■ Consigne
Mettez toutes ces lignes sous forme de tableau Markdown à deux colonnes, « Numéro » pour le rang et « Ligne » pour le texte. Omettez les lignes vides ainsi que celles qui tiennent la place d'une image.

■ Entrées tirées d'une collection
----

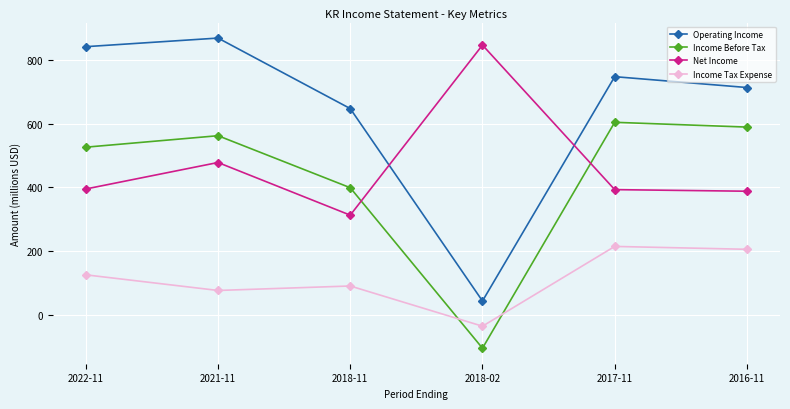

The Income Tax Expense series shows 142 at 2018-11. True or false?

False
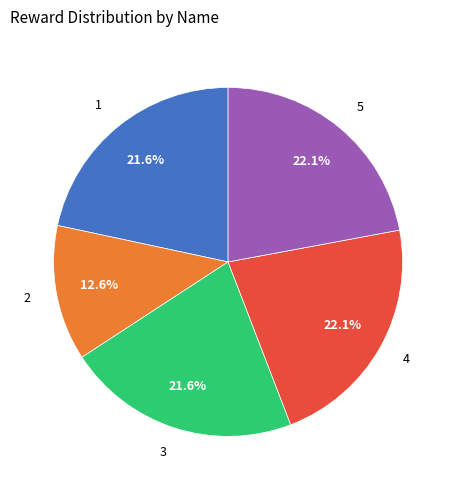

Is the sum of 5 and 1 greater than half?

No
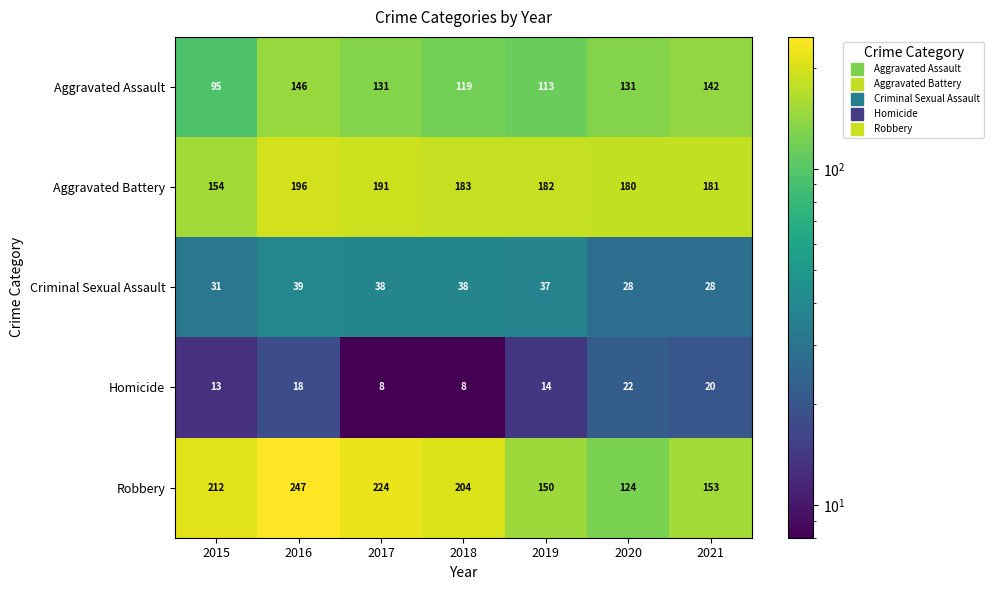

Which series changed the most between 2019 and 2020?

Robbery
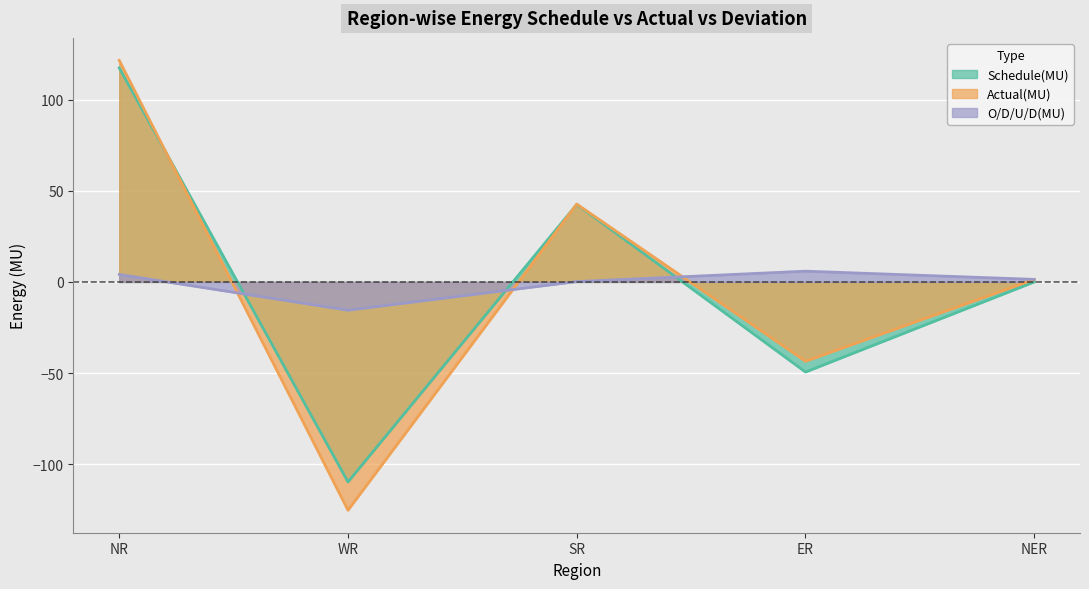

At which category does O/D/U/D(MU) reach its first local valley?

WR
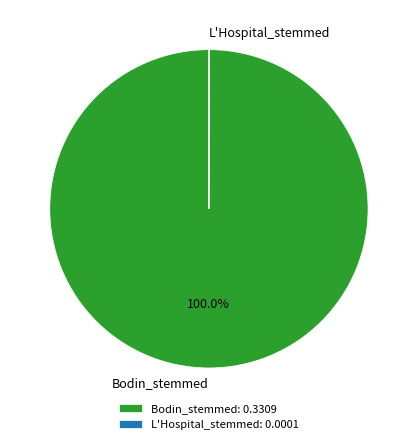

What is the largest slice in the pie chart?

Bodin_stemmed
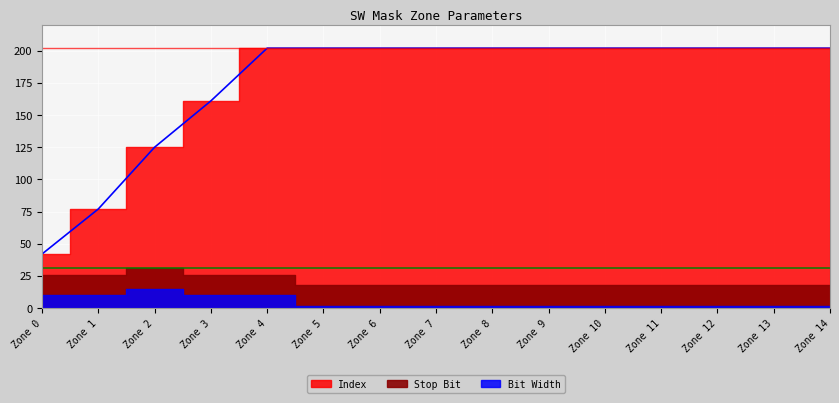

True or false: Bit Width has more than 1 interior local peaks.

False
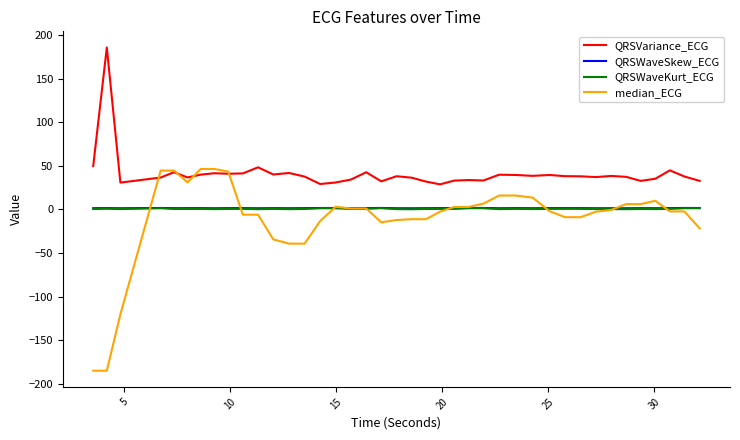

What is the minimum value shown in the chart?

-184.9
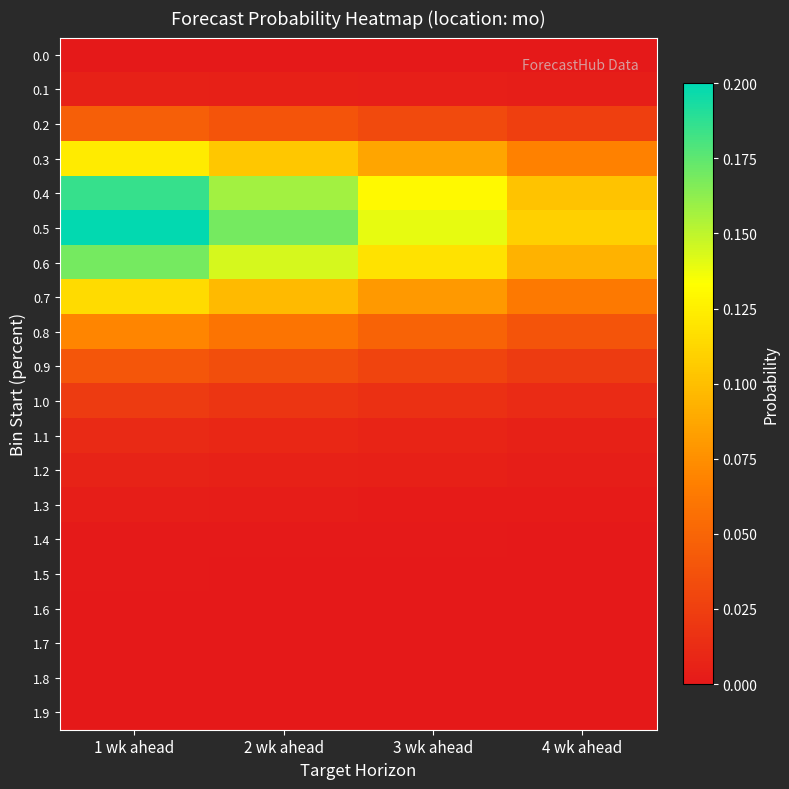

At 4 wk ahead, list the series in order from largest to smallest.

0.5, 0.4, 0.6, 0.3, 0.7, 0.8, 0.2, 0.9, 1.0, 1.1, 1.2, 0.1, 1.3, 1.4, 1.5, 1.6, 0.0, 1.8, 1.7, 1.9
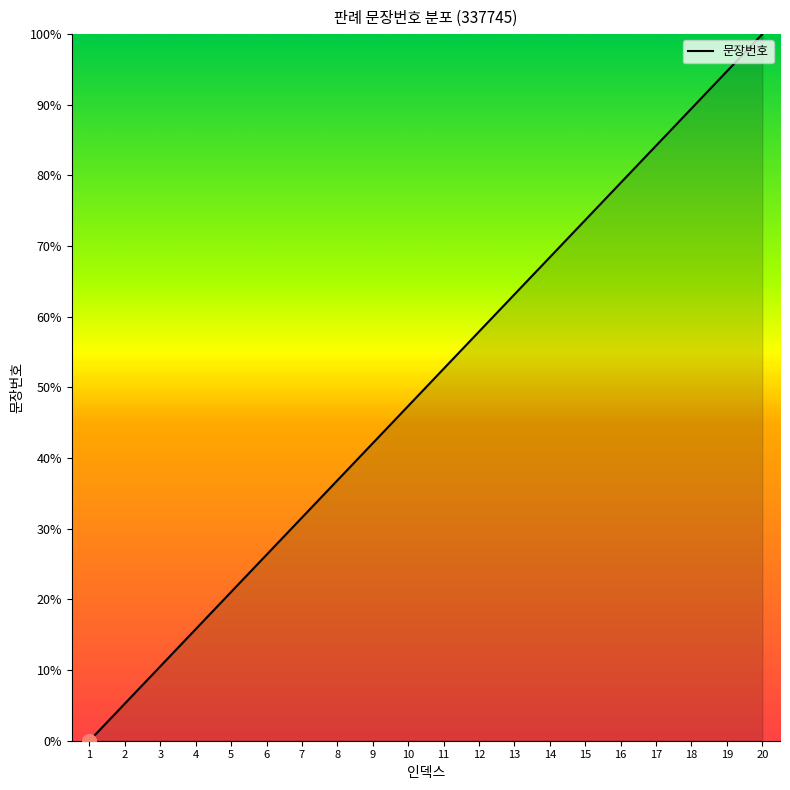

What is the change in value from 3 to 20?

+89.5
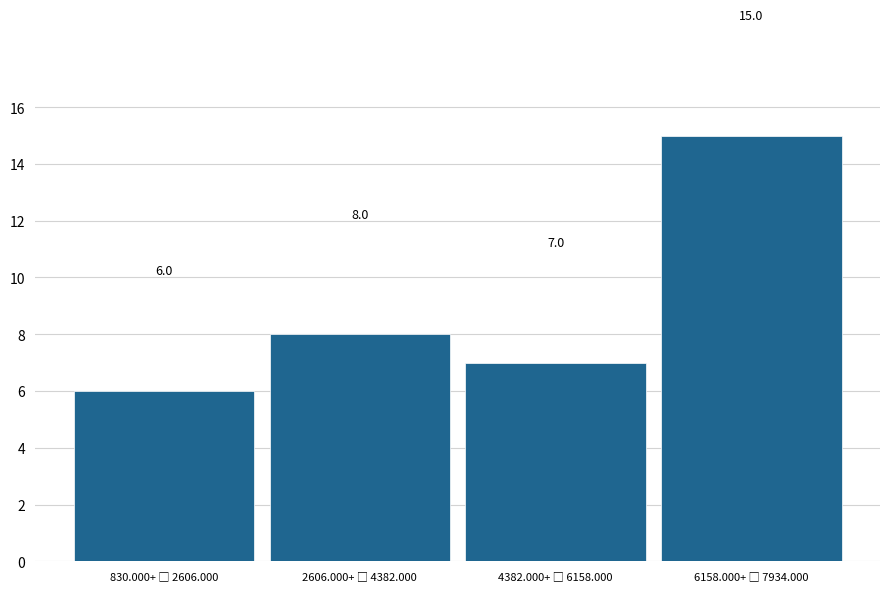

Reading right to left, extract all data points from this chart.

15	7	8	6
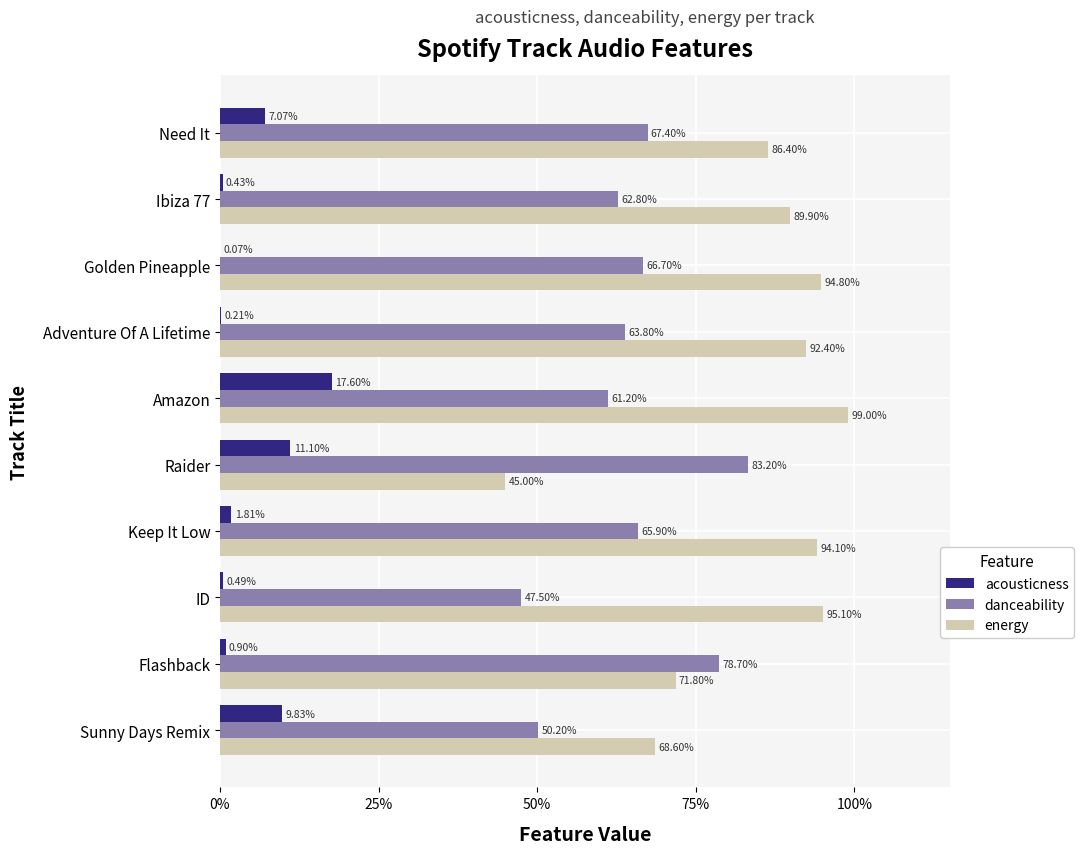

What are all the series names shown in the legend?

acousticness, danceability, energy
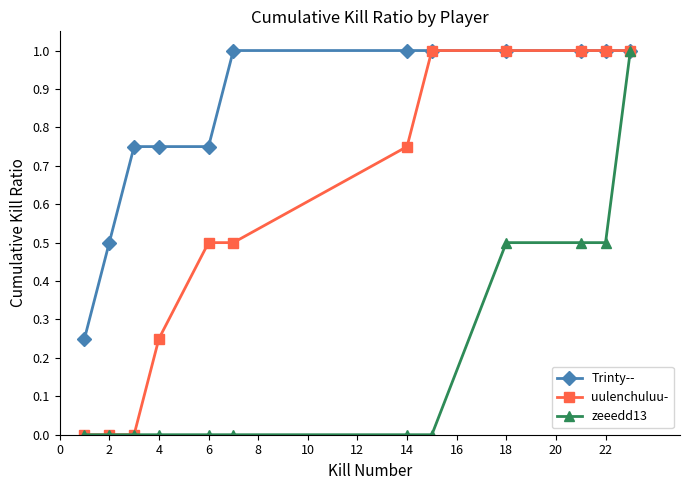

What is the highest value of the uulenchuluu- series?

1.0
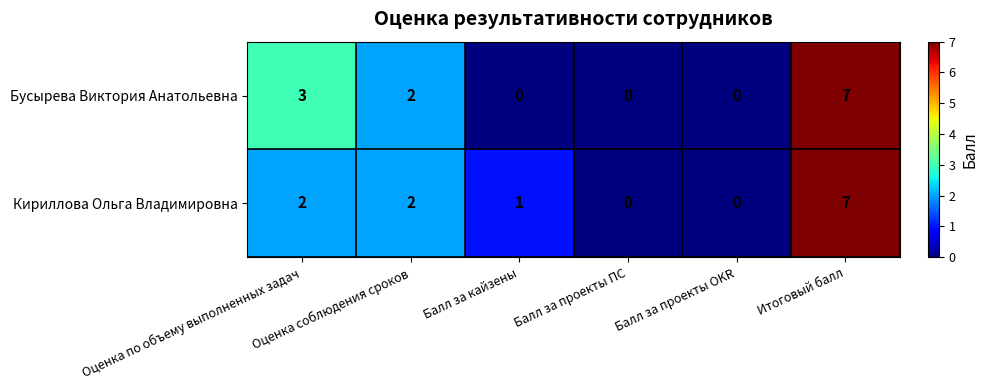

What is the maximum value for Бусырева Виктория Анатольевна?

7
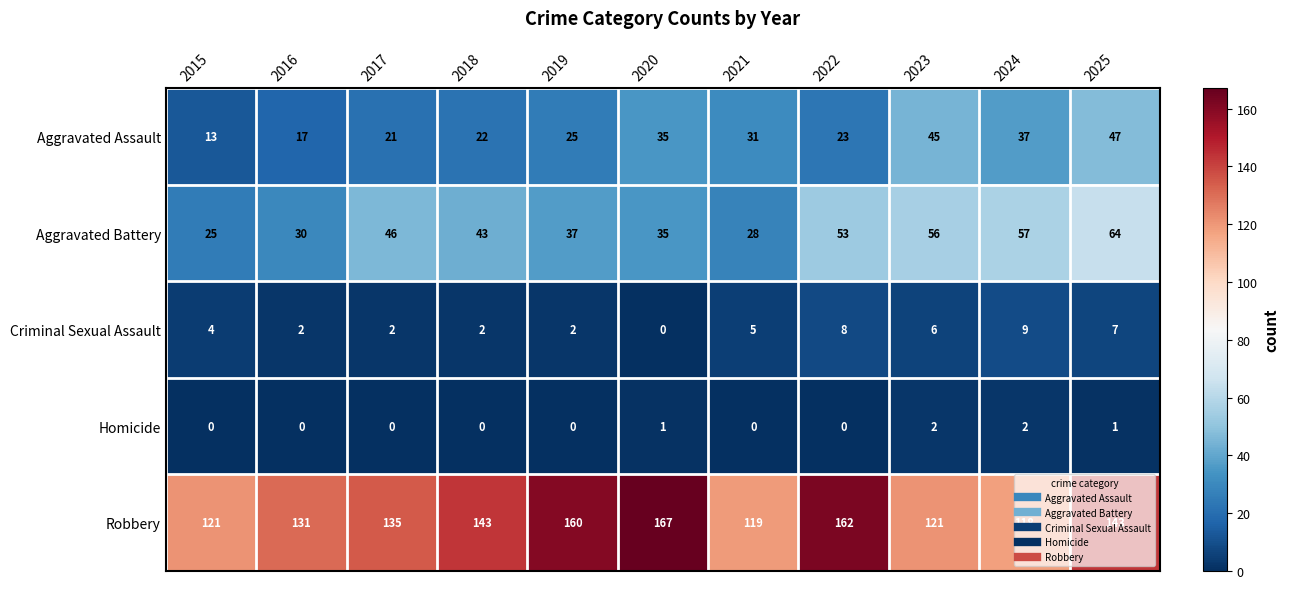

At which category is the sum across all series the highest?

2025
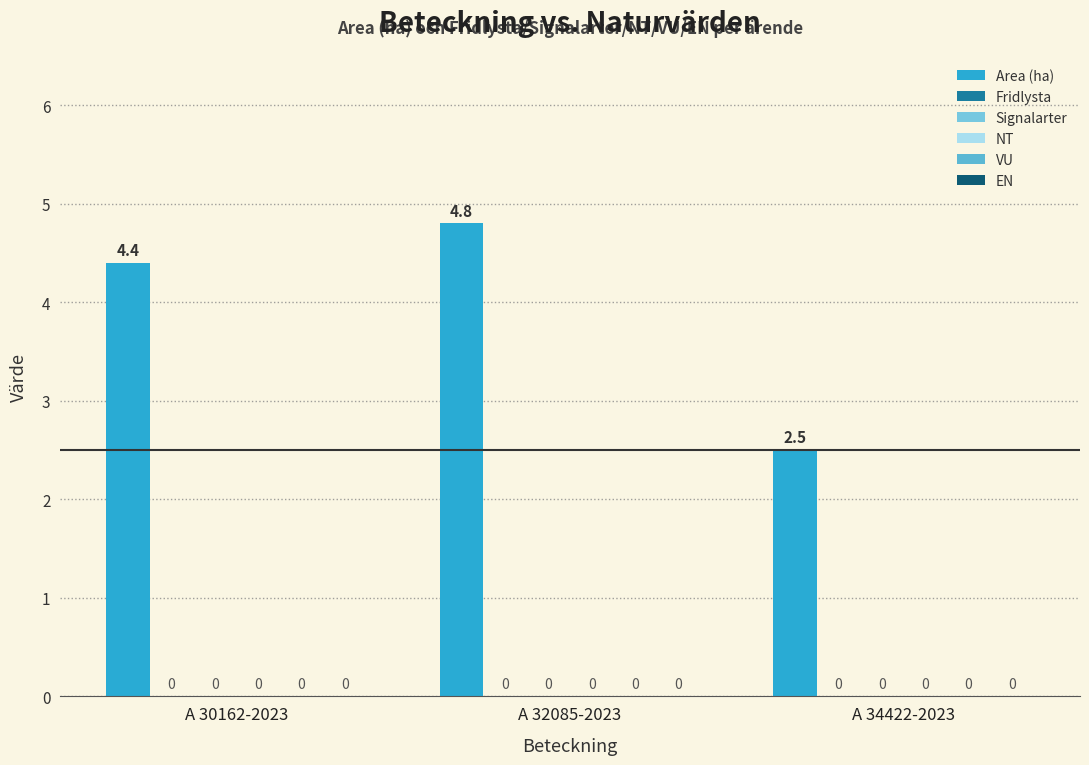

What is the label of the 3rd bar from the right?

A 30162-2023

----

■ Tâche réalisée
| Numéro | Ligne |
|---|---|
| 1 | The Income Tax Expense series shows 142 at 2018-11. True or false? |
| 2 | False |
| 3 | Is the sum of 5 and 1 greater than half? |
| 4 | No |
| 5 | Which series changed the most between 2019 and 2020? |
| 6 | Robbery |
| 7 | At which category does O/D/U/D(MU) reach its first local valley? |
| 8 | WR |
| 9 | What is the largest slice in the pie chart? |
| 10 | Bodin_stemmed |
| 11 | True or false: Bit Width has more than 1 interior local peaks. |
| 12 | False |
| 13 | What is the minimum value shown in the chart? |
| 14 | -184.9 |
| 15 | At 4 wk ahead, list the series in order from largest to smallest. |
| 16 | 0.5, 0.4, 0.6, 0.3, 0.7, 0.8, 0.2, 0.9, 1.0, 1.1, 1.2, 0.1, 1.3, 1.4, 1.5, 1.6, 0.0, 1.8, 1.7, 1.9 |
| 17 | What is the change in value from 3 to 20? |
| 18 | +89.5 |
| 19 | Reading right to left, extract all data points from this chart. |
| 20 | 15	7	8	6 |
| 21 | What are all the series names shown in the legend? |
| 22 | acousticness, danceability, energy |
| 23 | What is the highest value of the uulenchuluu- series? |
| 24 | 1.0 |
| 25 | What is the maximum value for Бусырева Виктория Анатольевна? |
| 26 | 7 |
| 27 | At which category is the sum across all series the highest? |
| 28 | 2025 |
| 29 | What is the label of the 3rd bar from the right? |
| 30 | A 30162-2023 |